Enhancing that interpretation, Dr. Gandra said, is the fact that people were hesitant to seek medical attention overall during the pandemic.
There were public health messages explaining that antibiotics weren’t called for, said study coauthor Dr. Georgia Sulis, a postdoctoral researcher in the department of epidemiology, biostatistics and occupational health in the School of Population and Global Health at McGill University in Montreal, Canada.
“India’s Ministry of Health issued guidelines that recommended against antibiotic use in patients with COVID-19,” Dr. Sulis said. “Although we don’t have individual patient-level data, our numbers suggest a huge employment of antibiotics that is likely the result of COVID-19.”
The surge may not be due to doctors prescribing more antibiotics, the researchers said.
There was already a problem with misuse, but it looks like the pandemic exacerbated it, Dr.
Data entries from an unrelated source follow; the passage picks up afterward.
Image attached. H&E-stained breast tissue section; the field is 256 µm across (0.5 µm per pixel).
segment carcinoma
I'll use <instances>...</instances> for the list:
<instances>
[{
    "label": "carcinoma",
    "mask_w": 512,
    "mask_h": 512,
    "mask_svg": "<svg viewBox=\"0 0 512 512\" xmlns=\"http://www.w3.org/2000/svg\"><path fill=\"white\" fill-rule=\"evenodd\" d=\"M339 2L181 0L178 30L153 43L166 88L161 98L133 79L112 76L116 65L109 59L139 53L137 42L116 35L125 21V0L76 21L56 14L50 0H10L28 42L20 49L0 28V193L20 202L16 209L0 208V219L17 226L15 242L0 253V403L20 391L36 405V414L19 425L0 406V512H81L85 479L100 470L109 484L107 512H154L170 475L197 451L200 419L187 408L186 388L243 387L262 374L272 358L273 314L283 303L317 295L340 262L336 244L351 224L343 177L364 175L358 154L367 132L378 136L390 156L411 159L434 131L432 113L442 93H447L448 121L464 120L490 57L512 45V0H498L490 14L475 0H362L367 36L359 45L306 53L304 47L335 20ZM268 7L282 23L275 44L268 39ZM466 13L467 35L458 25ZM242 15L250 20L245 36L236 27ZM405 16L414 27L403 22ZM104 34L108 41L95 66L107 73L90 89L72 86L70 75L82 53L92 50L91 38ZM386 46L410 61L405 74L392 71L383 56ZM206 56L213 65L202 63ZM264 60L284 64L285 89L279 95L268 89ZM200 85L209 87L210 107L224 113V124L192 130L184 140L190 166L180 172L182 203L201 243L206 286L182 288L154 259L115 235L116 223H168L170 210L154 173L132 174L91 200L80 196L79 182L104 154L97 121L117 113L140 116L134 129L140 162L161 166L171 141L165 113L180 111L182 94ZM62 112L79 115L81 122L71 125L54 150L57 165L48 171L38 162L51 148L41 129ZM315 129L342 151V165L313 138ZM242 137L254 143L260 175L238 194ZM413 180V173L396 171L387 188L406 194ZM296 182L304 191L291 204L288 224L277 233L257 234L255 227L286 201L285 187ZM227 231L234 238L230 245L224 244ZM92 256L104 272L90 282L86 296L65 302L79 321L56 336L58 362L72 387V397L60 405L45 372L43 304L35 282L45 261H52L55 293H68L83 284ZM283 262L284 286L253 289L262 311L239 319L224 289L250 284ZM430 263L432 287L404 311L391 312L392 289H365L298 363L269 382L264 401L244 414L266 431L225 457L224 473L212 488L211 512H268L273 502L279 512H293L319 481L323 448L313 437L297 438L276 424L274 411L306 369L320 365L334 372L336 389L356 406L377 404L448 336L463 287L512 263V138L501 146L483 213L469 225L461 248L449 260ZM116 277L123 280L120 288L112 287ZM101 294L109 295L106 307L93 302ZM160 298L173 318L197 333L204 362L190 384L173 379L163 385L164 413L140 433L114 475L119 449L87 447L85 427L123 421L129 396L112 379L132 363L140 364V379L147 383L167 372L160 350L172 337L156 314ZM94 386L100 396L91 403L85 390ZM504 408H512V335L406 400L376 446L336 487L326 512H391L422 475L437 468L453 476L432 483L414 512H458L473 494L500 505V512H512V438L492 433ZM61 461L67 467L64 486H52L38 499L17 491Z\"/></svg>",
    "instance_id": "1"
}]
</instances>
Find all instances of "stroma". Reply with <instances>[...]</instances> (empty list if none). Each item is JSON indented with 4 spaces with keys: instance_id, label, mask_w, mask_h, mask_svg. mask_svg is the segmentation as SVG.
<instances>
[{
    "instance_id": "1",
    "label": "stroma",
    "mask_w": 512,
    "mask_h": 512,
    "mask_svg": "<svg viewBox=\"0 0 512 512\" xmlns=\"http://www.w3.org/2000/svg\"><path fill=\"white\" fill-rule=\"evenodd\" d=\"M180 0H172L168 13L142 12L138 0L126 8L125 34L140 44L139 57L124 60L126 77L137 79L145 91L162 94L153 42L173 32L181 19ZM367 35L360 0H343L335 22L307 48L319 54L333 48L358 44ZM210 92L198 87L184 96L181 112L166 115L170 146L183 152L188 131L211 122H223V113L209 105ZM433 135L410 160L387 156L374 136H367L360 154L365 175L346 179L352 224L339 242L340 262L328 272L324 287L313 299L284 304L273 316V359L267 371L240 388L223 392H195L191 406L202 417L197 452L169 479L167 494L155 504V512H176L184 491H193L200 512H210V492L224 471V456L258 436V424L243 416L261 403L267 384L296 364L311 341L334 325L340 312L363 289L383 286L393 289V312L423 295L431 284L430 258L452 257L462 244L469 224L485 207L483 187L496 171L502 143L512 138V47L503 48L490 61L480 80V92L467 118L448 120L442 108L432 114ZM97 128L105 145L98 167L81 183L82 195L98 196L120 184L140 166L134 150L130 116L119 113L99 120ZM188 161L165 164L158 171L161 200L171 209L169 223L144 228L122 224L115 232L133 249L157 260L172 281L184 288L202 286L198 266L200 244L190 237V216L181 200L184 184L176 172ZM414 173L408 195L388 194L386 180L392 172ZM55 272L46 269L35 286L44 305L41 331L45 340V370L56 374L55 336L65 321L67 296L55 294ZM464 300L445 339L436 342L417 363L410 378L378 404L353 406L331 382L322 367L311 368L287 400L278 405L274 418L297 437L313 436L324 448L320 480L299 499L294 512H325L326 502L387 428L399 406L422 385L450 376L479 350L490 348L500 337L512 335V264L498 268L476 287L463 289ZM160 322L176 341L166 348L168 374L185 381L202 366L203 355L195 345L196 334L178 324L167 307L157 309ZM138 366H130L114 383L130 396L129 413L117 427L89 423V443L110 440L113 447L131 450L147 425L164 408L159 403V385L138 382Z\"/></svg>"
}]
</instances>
Gandra said. “On paper it says these drugs should be available only with a prescription,” he added. “But everywhere in India you can get them over the counter.”
To assess the pandemic’s impact on antibiotic use, the researchers analyzed the monthly sales of all antibiotics in India’s private health sector from January 2018 through December 2020. The data came from an Indian branch of IQVIA, a U.S.-based health information technology company.
Along with the total sales volume of all antibiotics, the researchers also investigated the individual sales volume for azithromycin. Some countries experienced a spike in azithromycin sales early in the pandemic after observational studies suggested the antibiotic could help treat COVID-19 – a claim that subsequent studies disputed, the authors note.
While the researchers determined that a total of 16.29 billion doses of antibiotics were sold in India in 2020, slightly less than the amounts sold in 2018 and in 2019, when they looked only at non-child-appropriate formulation doses, usage increased from 72.6% of total antibiotic sales in 2018 to 76.8% in 2020.
Moreover, sales of azithromycin for adults in India increased from 4% in 2018 and 4.5% in 2019 to 5.9% in 2020. The study also found notable increases in the sales of doxycycline and faropenem, two antibiotics commonly used to treat respiratory infections.
The researchers next compared India’s antibiotic use with usage in the U.S. and other high-income countries based on data from previously published studies. They found that adult antibiotic use increased in India while it decreased dramatically during the pandemic in the other countries compared with use in 2018 and 2019.
“India, which is where I do a lot of research, is known for having world’s largest consumption of antibiotics,” said Dr. Matthew Robinson, an assistant professor of infectious diseases at the Johns Hopkins University School of Medicine in Baltimore. “There’s been a lot of global attention to antibiotic use in India. While the per capita use is not the highest, the country has a large population,” he noted.
“The problem of antimicrobial resistance in India is potentially one of the leading health threats facing humanity,” said Dr. Robinson, who was not involved in the new study. “Most worrisome is faropenem, which had the highest rates through the end of the study, because it is close to our last line of defense against gram negative bacteria.”